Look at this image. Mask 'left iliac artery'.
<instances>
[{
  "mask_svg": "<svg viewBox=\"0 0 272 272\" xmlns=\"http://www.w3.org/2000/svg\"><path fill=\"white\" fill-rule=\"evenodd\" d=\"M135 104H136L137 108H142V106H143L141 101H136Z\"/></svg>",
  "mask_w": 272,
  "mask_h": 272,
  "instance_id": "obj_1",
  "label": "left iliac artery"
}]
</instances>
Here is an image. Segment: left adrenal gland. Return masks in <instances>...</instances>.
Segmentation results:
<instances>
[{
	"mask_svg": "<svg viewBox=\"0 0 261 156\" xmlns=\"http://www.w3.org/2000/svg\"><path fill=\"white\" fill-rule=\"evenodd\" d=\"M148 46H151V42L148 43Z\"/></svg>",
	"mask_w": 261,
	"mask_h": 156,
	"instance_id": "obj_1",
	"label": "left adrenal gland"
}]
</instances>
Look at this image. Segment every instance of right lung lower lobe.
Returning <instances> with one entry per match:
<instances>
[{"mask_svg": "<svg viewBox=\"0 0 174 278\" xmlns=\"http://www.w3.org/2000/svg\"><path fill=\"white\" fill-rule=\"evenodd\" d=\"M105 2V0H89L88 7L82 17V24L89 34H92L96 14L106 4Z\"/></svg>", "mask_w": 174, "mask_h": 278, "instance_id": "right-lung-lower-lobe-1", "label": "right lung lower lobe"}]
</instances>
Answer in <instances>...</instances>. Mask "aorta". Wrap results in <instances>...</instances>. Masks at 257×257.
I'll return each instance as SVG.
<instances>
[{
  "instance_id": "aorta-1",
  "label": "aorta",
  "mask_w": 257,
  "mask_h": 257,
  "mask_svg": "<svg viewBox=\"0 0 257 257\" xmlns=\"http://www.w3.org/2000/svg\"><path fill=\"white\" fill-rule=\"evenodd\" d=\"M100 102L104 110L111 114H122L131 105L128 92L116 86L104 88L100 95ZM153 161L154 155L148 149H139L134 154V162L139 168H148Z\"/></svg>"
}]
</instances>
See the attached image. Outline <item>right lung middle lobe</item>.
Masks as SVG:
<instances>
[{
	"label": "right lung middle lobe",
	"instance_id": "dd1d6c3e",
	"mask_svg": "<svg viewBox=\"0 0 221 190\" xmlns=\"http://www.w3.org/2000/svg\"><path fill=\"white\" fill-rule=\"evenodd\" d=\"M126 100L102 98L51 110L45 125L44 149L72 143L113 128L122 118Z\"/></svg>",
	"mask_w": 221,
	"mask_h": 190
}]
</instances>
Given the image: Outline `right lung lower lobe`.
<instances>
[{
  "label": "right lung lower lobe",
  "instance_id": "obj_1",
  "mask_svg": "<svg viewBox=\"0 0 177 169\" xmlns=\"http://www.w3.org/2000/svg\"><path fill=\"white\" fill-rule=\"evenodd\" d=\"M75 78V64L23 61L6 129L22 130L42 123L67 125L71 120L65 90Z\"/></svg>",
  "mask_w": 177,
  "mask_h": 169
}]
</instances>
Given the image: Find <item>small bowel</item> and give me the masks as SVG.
# # # # #
EXERCISE BRIEF:
Reproduce every entry above verbatim, line for line, without changing any character.

COMPLETE RESPONSE:
Look at this image. Mask 'left iliac artery'.
<instances>
[{
  "mask_svg": "<svg viewBox=\"0 0 272 272\" xmlns=\"http://www.w3.org/2000/svg\"><path fill=\"white\" fill-rule=\"evenodd\" d=\"M135 104H136L137 108H142V106H143L141 101H136Z\"/></svg>",
  "mask_w": 272,
  "mask_h": 272,
  "instance_id": "obj_1",
  "label": "left iliac artery"
}]
</instances>
Here is an image. Segment: left adrenal gland. Return masks in <instances>...</instances>.
Segmentation results:
<instances>
[{
	"mask_svg": "<svg viewBox=\"0 0 261 156\" xmlns=\"http://www.w3.org/2000/svg\"><path fill=\"white\" fill-rule=\"evenodd\" d=\"M148 46H151V42L148 43Z\"/></svg>",
	"mask_w": 261,
	"mask_h": 156,
	"instance_id": "obj_1",
	"label": "left adrenal gland"
}]
</instances>
Look at this image. Segment every instance of right lung lower lobe.
Returning <instances> with one entry per match:
<instances>
[{"mask_svg": "<svg viewBox=\"0 0 174 278\" xmlns=\"http://www.w3.org/2000/svg\"><path fill=\"white\" fill-rule=\"evenodd\" d=\"M105 2V0H89L88 7L82 17V24L89 34H92L96 14L106 4Z\"/></svg>", "mask_w": 174, "mask_h": 278, "instance_id": "right-lung-lower-lobe-1", "label": "right lung lower lobe"}]
</instances>
Answer in <instances>...</instances>. Mask "aorta". Wrap results in <instances>...</instances>. Masks at 257×257.
I'll return each instance as SVG.
<instances>
[{
  "instance_id": "aorta-1",
  "label": "aorta",
  "mask_w": 257,
  "mask_h": 257,
  "mask_svg": "<svg viewBox=\"0 0 257 257\" xmlns=\"http://www.w3.org/2000/svg\"><path fill=\"white\" fill-rule=\"evenodd\" d=\"M100 102L104 110L111 114H122L131 105L128 92L116 86L104 88L100 95ZM153 161L154 155L148 149H139L134 154V162L139 168H148Z\"/></svg>"
}]
</instances>
See the attached image. Outline <item>right lung middle lobe</item>.
Masks as SVG:
<instances>
[{
	"label": "right lung middle lobe",
	"instance_id": "dd1d6c3e",
	"mask_svg": "<svg viewBox=\"0 0 221 190\" xmlns=\"http://www.w3.org/2000/svg\"><path fill=\"white\" fill-rule=\"evenodd\" d=\"M126 100L102 98L51 110L45 125L44 149L72 143L113 128L122 118Z\"/></svg>",
	"mask_w": 221,
	"mask_h": 190
}]
</instances>
Given the image: Outline `right lung lower lobe`.
<instances>
[{
  "label": "right lung lower lobe",
  "instance_id": "obj_1",
  "mask_svg": "<svg viewBox=\"0 0 177 169\" xmlns=\"http://www.w3.org/2000/svg\"><path fill=\"white\" fill-rule=\"evenodd\" d=\"M75 78V64L23 61L6 129L22 130L42 123L67 125L71 120L65 90Z\"/></svg>",
  "mask_w": 177,
  "mask_h": 169
}]
</instances>
Given the image: Find <item>small bowel</item> and give me the masks as SVG.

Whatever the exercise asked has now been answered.